A periferia mudou, né? Com todas as dificuldades, a ascensão ao consumo transformou a rotina na quebrada. No rap, em especial no trap, muitos artistas abordam o desejo de ter mais coisas. Mas outros temas, como angústias, saúde mental e violência, acabam ficando de lado. Vejo que temos boas músicas sobre o que é ser da periferia hoje. Como artista de outra geração, meu papel é entender essas mudanças sem perder a essência do que precisa ser dito.

BF: Você acredita que a música tem o poder de promover mudanças sociais? De que forma “Analogia de Quebrada” contribui para esse debate?
Acredito, pois a música mudou minha visão de muitas coisas, ensinou-me sobre questões sociais antes mesmo da faculdade. Acho que meu álbum contribui trazendo questões relevantes. Em “From Itaquera”, falo de vivenciar a vida periférica, com amigos que morreram cedo e outros no crack, as batidas policiais, mas também sobre esperança.

BF: Como você avalia sua evolução como artista desde o início da carreira até hoje? Quais são os principais aprendizados?
Aprendi muito. Antes era CD na rua, agora é link de pré-save. Entendi rapidamente a importância de ser profissional. Vejo que o principal aprendizado foi entender e respeitar os processos e as mudanças.

BF: Qual a importância do Zamba Rap Clube para a sua carreira? Como o grupo contribuiu para a construção da sua identidade musical?
O Zamba é minha escola até hoje. Nele, aprendi com Cesão e Afronauta, que são muito ricos em conteúdo musical. Contribuí com minha curiosidade, letras e vontade de fazer, e essa mistura criou algo bonito.

BF: Quais são os seus planos para o futuro? Você já tem algum novo projeto em mente?
Após este trabalho, quero fazer alguns shows e divulgar o álbum, mas já estou com o projeto Blue In Rap em andamento, aprovado pela Lei Paulo Gustavo, um álbum de blues com rap junto com a banda Blues In Vain.

BF: Quais artistas e bandas te influenciaram ao longo da sua carreira?
Os primeiros foram os de samba, como Fundo de Quintal e Zeca. No rap, Racionais, Xis e MV Bill foram grandes influências, além de RZO e Dina Di. Do lado pessoal, destaco o Cesar Hostil e o Japão de Brasília, hoje grandes amigos.

BF: Como você descreveria seu público? Qual a importância da conexão com os fãs para o seu trabalho?
Sei que a maioria que me acompanha são pessoas de 30 anos ou mais, que já passaram da fase de “zuera”. Essa conexão é essencial, pois mantém a chama acesa e me orienta.

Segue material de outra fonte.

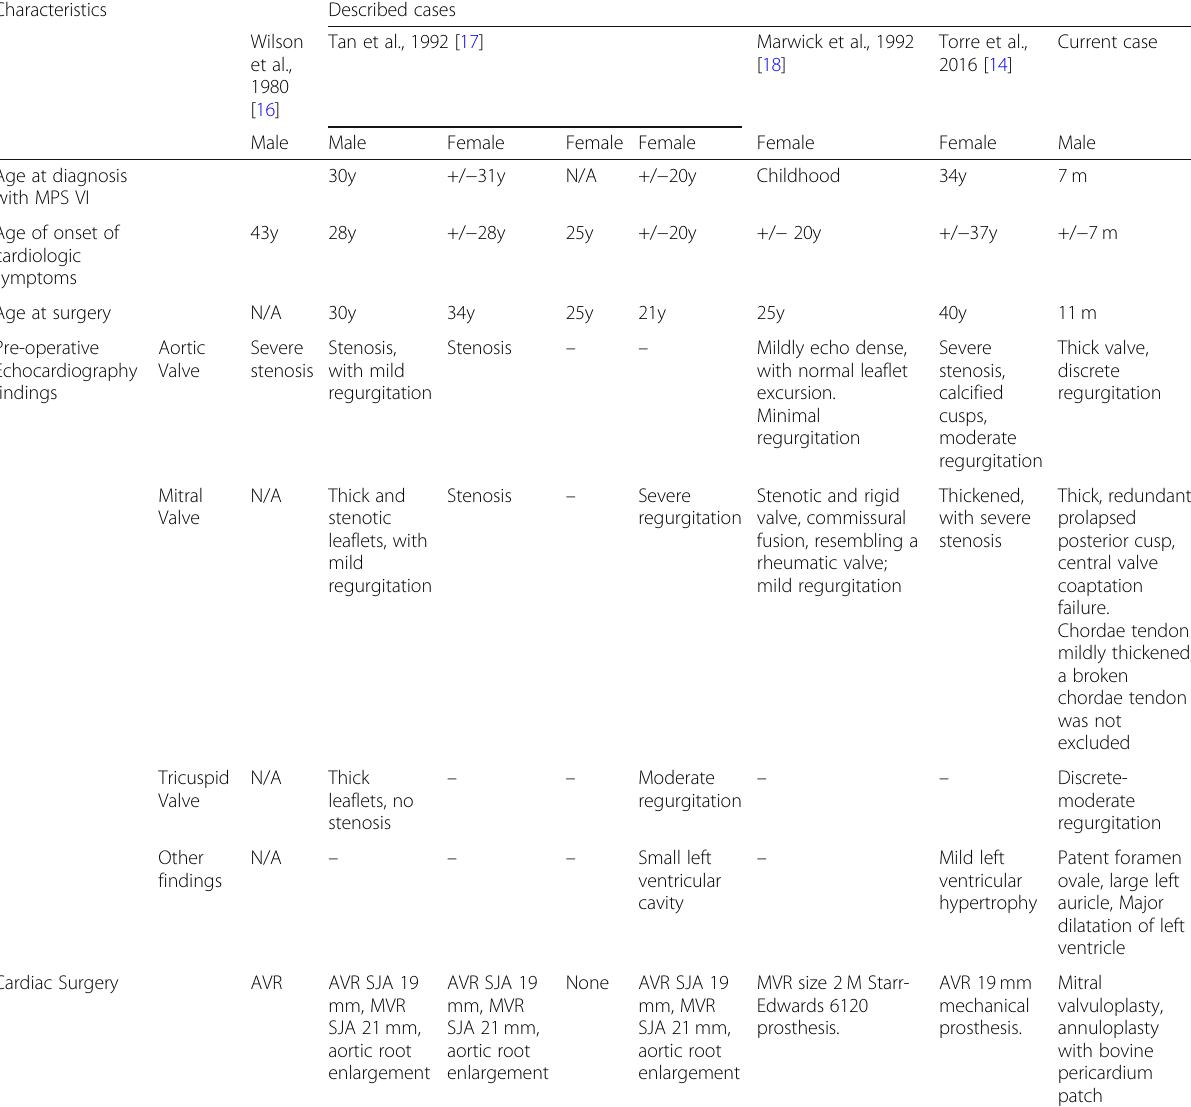
Table 1 Patients reported in the literature diagnosed with MPS VI who had undergone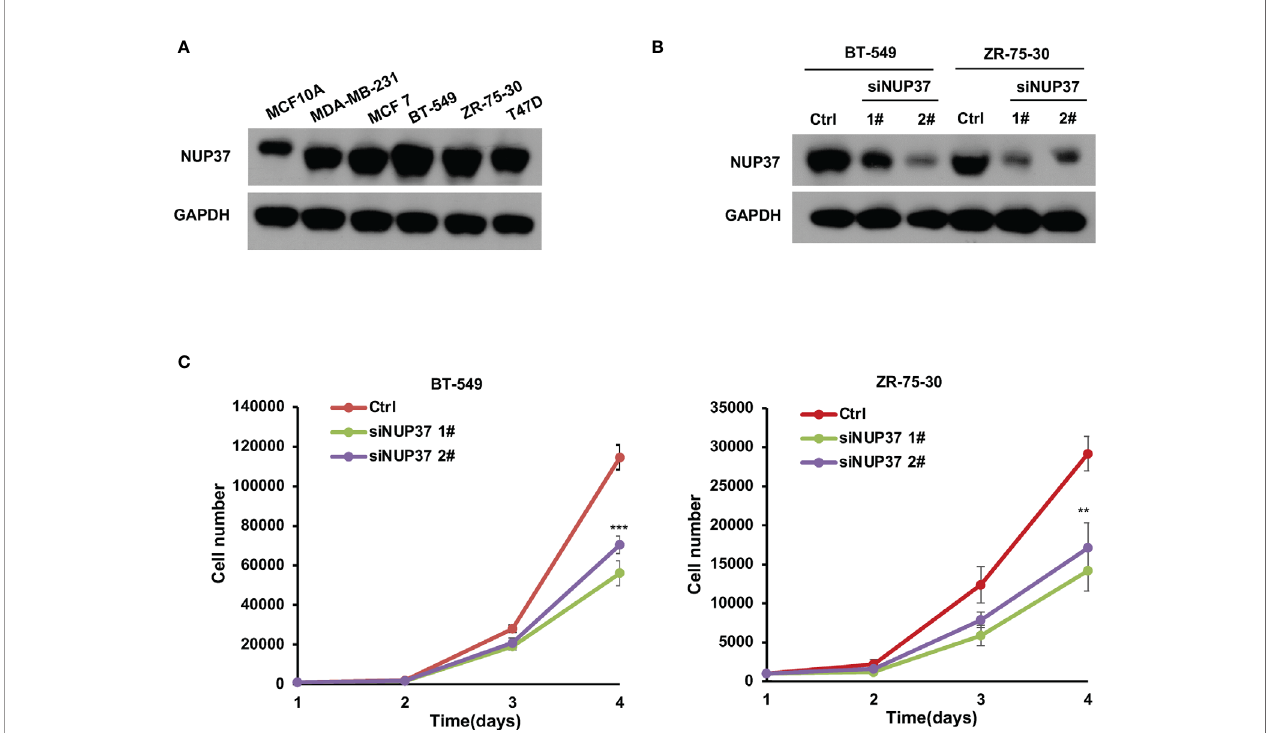
FIGURE 4 | NUP37 knockdown inhibits BRCA cell growth. (A) Western blot analysis con fi rmed a strong expression of NUP37 protein in the BRCA cells MDA-MB- 231, MCF7, BT-549, ZR-75-30, and T47D compared with MCF10A. GAPDH was used as a loading control. (B) Western blot analysis of NUP37 protein levels in BT- 549 and ZR-75-30 cells transfected with siNUP37 or siRNA control for 72 h. GAPDH was used as a loading control. (C) The proliferation of BT-549 and ZR-75-30 cells transfected with siNUP37 or siRNA control for the indicated time was assessed by counting the number of cells. The experiments were performed at least in triplicate, and the results are presented as the mean±s.d. The data were analyzed by Student ’ s t-test (**p<0.01;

BF: Há algo que gostaria de acrescentar sobre o álbum “Analogia de Quebrada” ou sobre sua carreira que ainda não foi abordado?
Gostaria de dizer que, somando o Zamba, feats e carreira solo, já lancei mais de 70 músicas. Para um artista independente da periferia, que ainda faz shows e trabalha como produtor cultural, cada verso e cada batida fazem parte de um grande oceano.

BF: Como serão os shows de lançamento?
Serão dois shows: Um no Sesc Ribeirão Preto dia 15/11 e outro no Cine Caium dia 22/11, teremos algumas participações no show do dia 15 como Dimi Zumquê, Afronauta e Cesar Hostil e novidades no palco, como uma exposição da Nathalya Faria. Serão shows bem bonitos e que vão celebrar a nossa trajetória.